• **EXCERPTED TEXT**:
Written by Briton Ryle
Posted February 26, 2020

Oh that's much better...

On Monday, I wrote: 

I'm already seeing tweets and other commentaries that today's [Monday's] drop is an overreaction, that the bull market is more powerful than any virus or politician. The suggestion is basically that today's move is a crescendo that will relieve the overbought pressure, many will panic sell and thus clear the air for new buyers.   

It doesn't seem like a good idea to be so casual about this sell-off. There are some tremendous imbalances in the market and the economy. The S&P 500 hit a new record high at 3,393 on Thursday. Do we really think a big drop today down to 3,200 is capitulation? Umm... yeah...

I was around for the Internet bubble and collapse and the ensuing 9/11 bear market. I survived the financial crisis, too. 

I know that a lot of new investors (millennials) have entered the marker somewhat recently. If you're reading this, let me tell you: Brother, this ain't capitulation.

Yesterday, when the CDC came out and said that the U.S. should get ready for the virus to spread here, the Dow plunged about another 1,000 points. The fear in the air was palpable... 

I'm not going to tell you that yesterday was the capitulation day and we're all good from here. But I will tell you that yesterday's panic move will make a nice rip higher a LOT easier to achieve.   

Better Lucky Than Good

One of my favorite quotes is from Louis Pasteur. I know, I've written it before. I repeat it because understanding that "fortune favors the prepared mind" is the very essence of investing.

Of course you can never be 100% sure an investment or trade will work out; there are simply too many variables to account for, many of which are completely unrelated to a company's fundamentals...

Like a nasty virus sweeping the globe.

• **WHAT THIS TASK INVOLVES**:
Decide whether each statement agrees with the market commentary. Answer yes or no for each, quoting the words from the commentary that settle it.
1. The S&P 500 hit a new record high at 3,393 on Thursday.
2. The writer says that yesterday was the capitulation day.
3. After the CDC said the U.S. should get ready for the virus to spread, the Dow fell by about another 1,000 points.

• **DATASET RECORDS**:

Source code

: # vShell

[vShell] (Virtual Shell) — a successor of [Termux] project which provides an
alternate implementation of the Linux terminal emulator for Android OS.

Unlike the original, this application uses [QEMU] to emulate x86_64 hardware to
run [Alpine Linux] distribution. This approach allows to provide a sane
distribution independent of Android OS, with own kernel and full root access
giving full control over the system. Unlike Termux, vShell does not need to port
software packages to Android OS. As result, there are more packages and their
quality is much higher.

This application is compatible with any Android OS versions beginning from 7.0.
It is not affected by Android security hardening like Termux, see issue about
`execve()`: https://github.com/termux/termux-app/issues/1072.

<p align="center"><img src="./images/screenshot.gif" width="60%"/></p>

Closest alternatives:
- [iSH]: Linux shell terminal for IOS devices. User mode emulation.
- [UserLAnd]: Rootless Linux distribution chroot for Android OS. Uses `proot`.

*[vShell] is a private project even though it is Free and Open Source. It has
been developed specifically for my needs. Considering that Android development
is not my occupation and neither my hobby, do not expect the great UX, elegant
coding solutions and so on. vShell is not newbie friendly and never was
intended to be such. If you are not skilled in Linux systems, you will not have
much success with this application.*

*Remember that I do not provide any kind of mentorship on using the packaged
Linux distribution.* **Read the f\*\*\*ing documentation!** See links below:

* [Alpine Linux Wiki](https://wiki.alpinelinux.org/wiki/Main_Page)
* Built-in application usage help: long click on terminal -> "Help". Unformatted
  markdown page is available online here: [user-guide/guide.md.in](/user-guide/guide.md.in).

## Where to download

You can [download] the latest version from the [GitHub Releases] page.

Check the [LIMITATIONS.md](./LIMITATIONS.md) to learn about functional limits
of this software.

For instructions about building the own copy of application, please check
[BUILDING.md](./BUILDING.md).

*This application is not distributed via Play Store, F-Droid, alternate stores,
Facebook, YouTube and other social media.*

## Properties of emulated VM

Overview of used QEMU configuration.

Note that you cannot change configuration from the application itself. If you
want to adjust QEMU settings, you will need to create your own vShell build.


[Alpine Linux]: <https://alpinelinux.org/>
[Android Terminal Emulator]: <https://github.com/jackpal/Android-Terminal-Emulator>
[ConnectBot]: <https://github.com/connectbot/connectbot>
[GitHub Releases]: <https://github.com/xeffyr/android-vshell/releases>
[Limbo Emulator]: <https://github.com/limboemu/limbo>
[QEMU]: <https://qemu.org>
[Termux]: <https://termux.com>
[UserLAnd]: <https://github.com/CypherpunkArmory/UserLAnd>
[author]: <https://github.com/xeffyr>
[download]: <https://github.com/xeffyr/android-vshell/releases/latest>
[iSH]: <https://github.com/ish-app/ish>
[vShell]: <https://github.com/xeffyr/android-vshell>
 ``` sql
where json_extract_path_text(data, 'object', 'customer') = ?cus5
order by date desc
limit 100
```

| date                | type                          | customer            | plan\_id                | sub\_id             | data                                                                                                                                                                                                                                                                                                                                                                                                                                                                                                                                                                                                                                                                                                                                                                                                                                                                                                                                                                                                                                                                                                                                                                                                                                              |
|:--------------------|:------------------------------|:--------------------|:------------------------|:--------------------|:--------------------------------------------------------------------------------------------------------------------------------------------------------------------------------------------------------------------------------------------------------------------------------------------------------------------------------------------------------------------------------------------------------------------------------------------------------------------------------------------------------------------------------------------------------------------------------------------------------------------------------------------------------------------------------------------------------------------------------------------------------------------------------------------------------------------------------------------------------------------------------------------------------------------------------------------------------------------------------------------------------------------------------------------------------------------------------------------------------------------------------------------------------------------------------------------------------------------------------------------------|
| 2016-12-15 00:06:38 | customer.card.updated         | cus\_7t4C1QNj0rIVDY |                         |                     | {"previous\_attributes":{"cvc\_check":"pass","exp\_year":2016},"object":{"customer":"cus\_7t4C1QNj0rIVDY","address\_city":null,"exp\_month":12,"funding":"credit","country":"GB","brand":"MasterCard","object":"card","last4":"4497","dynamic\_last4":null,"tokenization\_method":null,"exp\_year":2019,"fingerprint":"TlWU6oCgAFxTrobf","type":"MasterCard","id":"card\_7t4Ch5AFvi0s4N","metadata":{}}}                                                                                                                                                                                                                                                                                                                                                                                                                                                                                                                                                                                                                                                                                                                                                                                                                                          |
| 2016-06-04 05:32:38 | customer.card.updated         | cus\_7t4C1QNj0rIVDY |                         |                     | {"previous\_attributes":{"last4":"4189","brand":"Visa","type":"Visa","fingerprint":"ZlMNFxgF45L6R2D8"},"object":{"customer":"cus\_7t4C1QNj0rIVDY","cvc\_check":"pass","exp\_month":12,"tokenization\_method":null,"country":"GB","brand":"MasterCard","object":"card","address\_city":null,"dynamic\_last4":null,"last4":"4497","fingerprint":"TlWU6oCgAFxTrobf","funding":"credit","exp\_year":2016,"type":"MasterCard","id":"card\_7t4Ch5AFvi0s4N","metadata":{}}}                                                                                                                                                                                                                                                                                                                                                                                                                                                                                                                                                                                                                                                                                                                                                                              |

• **ANSWER SPACE**:
1. Yes: "The S&P 500 hit a new record high at 3,393 on Thursday."
2. No: "I'm not going to tell you that yesterday was the capitulation day and we're all good from here."
3. Yes: "the Dow plunged about another 1,000 points"